Date: Wednesday 22 May 2024

Public sector borrowing jumps in April - ONS

(Sharecast News) - Public borrowing soared by more than expected in April, official data showed on Wednesday, on the back of lower National Insurance receipts.
According to the Office for National Statistics, public sector net borrowing (excluding public sector banks) rose £1.5bn year-on-year to £20.5bn, the fourth-highest April borrowing since monthly records began in 1993.

The only time borrowing was higher in April was during the pandemic, and when the Royal Mail pension scheme was transferred into the public sector.

The Office for Budget Responsibility had predicted borrowing would be £19.3bn in April.

Overall, central government receipts were £77.4bn, up £1.2bn year-on-year.

However, while tax receipts increased by £2.2bn, compulsory social contributions - which are primarily compromised of NI receipts - fell by £1.5bn to £12.7bn.

In the spring Budget, chancellor Jeremy Hunt cut the main rate of employee NI by 2p, from 10% to 8%, effective from 6 April 2024. He subsequently said the government would likely cut the rate further, should finances allow.

### [Raw data]
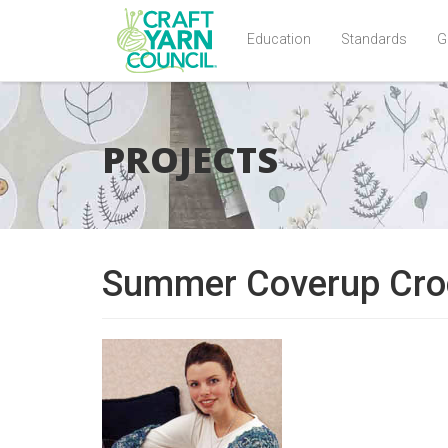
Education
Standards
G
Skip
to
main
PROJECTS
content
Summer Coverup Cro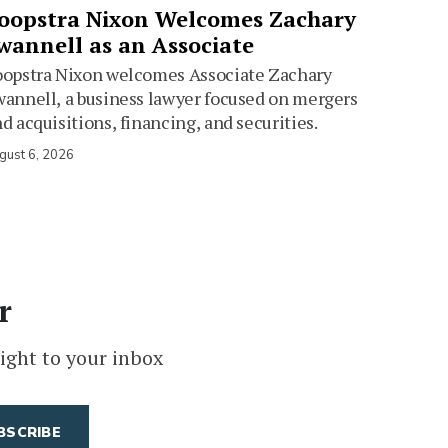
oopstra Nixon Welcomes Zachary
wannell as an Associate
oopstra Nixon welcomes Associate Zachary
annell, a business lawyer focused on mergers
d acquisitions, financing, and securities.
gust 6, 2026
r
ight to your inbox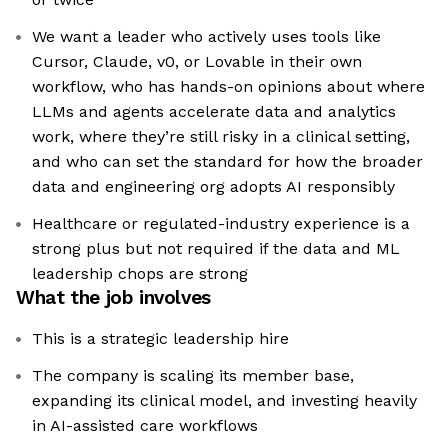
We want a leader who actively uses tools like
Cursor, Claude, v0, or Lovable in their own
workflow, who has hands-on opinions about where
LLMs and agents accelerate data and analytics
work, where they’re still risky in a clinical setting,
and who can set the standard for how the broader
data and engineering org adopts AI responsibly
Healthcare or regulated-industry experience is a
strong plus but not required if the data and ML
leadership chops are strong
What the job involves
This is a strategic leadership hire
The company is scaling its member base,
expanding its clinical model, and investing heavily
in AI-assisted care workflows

### [Work to complete]
Extend the news report on April public sector borrowing, picking up after its final sentence.

### [Answer below]
Danni Hewson, head of financial analysis at AJ Bell, said: "If you cut the amount of NI workers are paying into government coffers, it stands to reason that shortfall will have to be made up somewhere. In April it meant borrowing had to increase beyond what had been forecast, and more than needed this time last year.

"The overall tax take is up and interest payments on all that debt are down. But inflation-busting wage and benefit increases are putting additional strain on the public coffers.

"Further tax cuts may be a vote winner, but figuring out how to pay for them is surely the biggest issue on the table."

The EY Item Club said the new fiscal year had got off to a "disappointing" start.

Peter Arnold, chief economist, said: "[We] think this underperformance will continue through the rest of the financial year, given that gilt yields and Bank Rate are set to be higher than the assumptions used in the OBR's March forecast, implying higher-than-expected debt serving costs.

"Therefore, the scope for another tax-cutting fiscal event before the election looks limited, unless the chancellor opts to make further changes and askes the OBR to assume greater spending restraint."